Exactly as they appear, output all of the records. Skip any images.

*** Record excerpts Section Begins ***

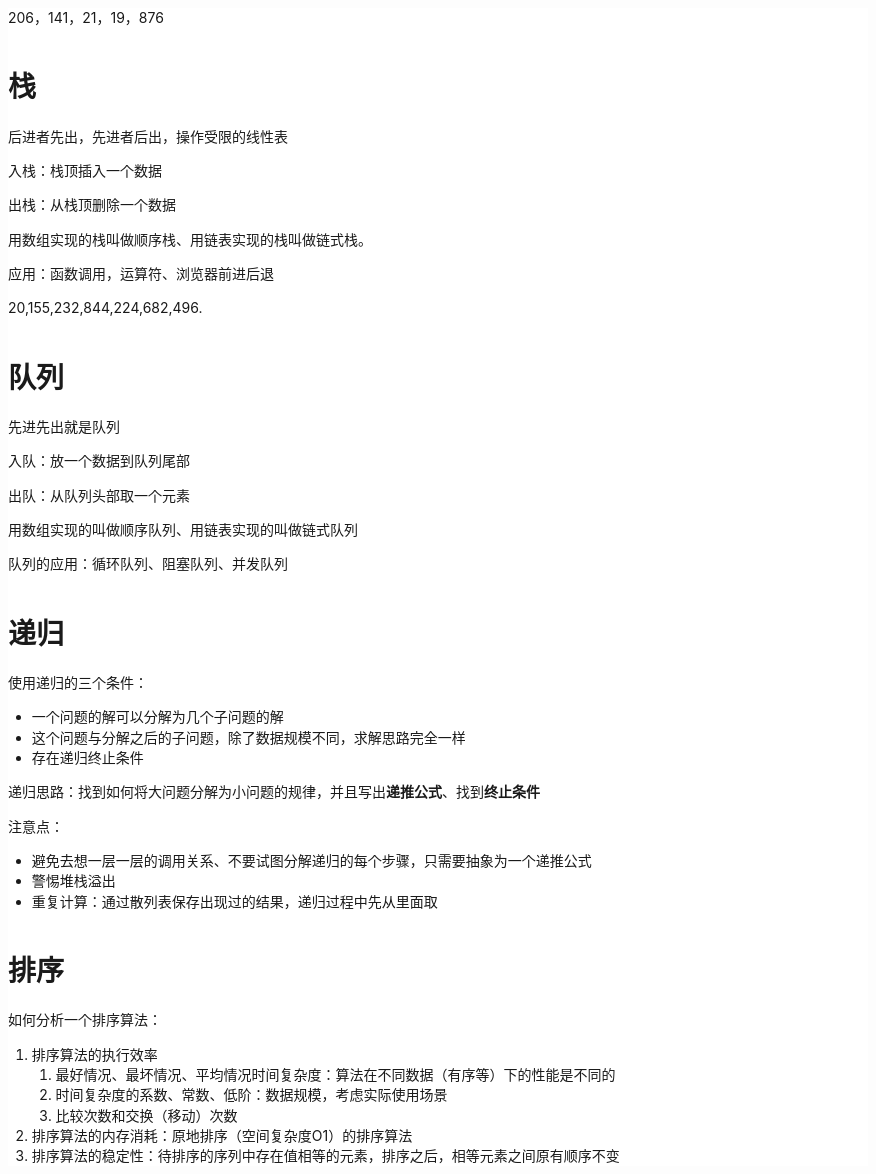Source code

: 206，141，21，19，876 

# 栈

后进者先出，先进者后出，操作受限的线性表

入栈：栈顶插入一个数据

出栈：从栈顶删除一个数据

用数组实现的栈叫做顺序栈、用链表实现的栈叫做链式栈。

应用：函数调用，运算符、浏览器前进后退

20,155,232,844,224,682,496.  

# 队列

先进先出就是队列

入队：放一个数据到队列尾部

出队：从队列头部取一个元素

用数组实现的叫做顺序队列、用链表实现的叫做链式队列

队列的应用：循环队列、阻塞队列、并发队列

# 递归

使用递归的三个条件：

- 一个问题的解可以分解为几个子问题的解
- 这个问题与分解之后的子问题，除了数据规模不同，求解思路完全一样
- 存在递归终止条件

递归思路：找到如何将大问题分解为小问题的规律，并且写出**递推公式**、找到**终止条件**

注意点：

- 避免去想一层一层的调用关系、不要试图分解递归的每个步骤，只需要抽象为一个递推公式
- 警惕堆栈溢出
- 重复计算：通过散列表保存出现过的结果，递归过程中先从里面取

# 排序

如何分析一个排序算法：

1. 排序算法的执行效率
   1. 最好情况、最坏情况、平均情况时间复杂度：算法在不同数据（有序等）下的性能是不同的
   2. 时间复杂度的系数、常数、低阶：数据规模，考虑实际使用场景
   3. 比较次数和交换（移动）次数
2. 排序算法的内存消耗：原地排序（空间复杂度O1）的排序算法
3. 排序算法的稳定性：待排序的序列中存在值相等的元素，排序之后，相等元素之间原有顺序不变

*** Record excerpts Section Ends ***

--- Task response ---
Source code

: 206，141，21，19，876 

# 栈

后进者先出，先进者后出，操作受限的线性表

入栈：栈顶插入一个数据

出栈：从栈顶删除一个数据

用数组实现的栈叫做顺序栈、用链表实现的栈叫做链式栈。

应用：函数调用，运算符、浏览器前进后退

20,155,232,844,224,682,496.  

# 队列

先进先出就是队列

入队：放一个数据到队列尾部

出队：从队列头部取一个元素

用数组实现的叫做顺序队列、用链表实现的叫做链式队列

队列的应用：循环队列、阻塞队列、并发队列

# 递归

使用递归的三个条件：

- 一个问题的解可以分解为几个子问题的解
- 这个问题与分解之后的子问题，除了数据规模不同，求解思路完全一样
- 存在递归终止条件

递归思路：找到如何将大问题分解为小问题的规律，并且写出**递推公式**、找到**终止条件**

注意点：

- 避免去想一层一层的调用关系、不要试图分解递归的每个步骤，只需要抽象为一个递推公式
- 警惕堆栈溢出
- 重复计算：通过散列表保存出现过的结果，递归过程中先从里面取

# 排序

如何分析一个排序算法：

1. 排序算法的执行效率
   1. 最好情况、最坏情况、平均情况时间复杂度：算法在不同数据（有序等）下的性能是不同的
   2. 时间复杂度的系数、常数、低阶：数据规模，考虑实际使用场景
   3. 比较次数和交换（移动）次数
2. 排序算法的内存消耗：原地排序（空间复杂度O1）的排序算法
3. 排序算法的稳定性：待排序的序列中存在值相等的元素，排序之后，相等元素之间原有顺序不变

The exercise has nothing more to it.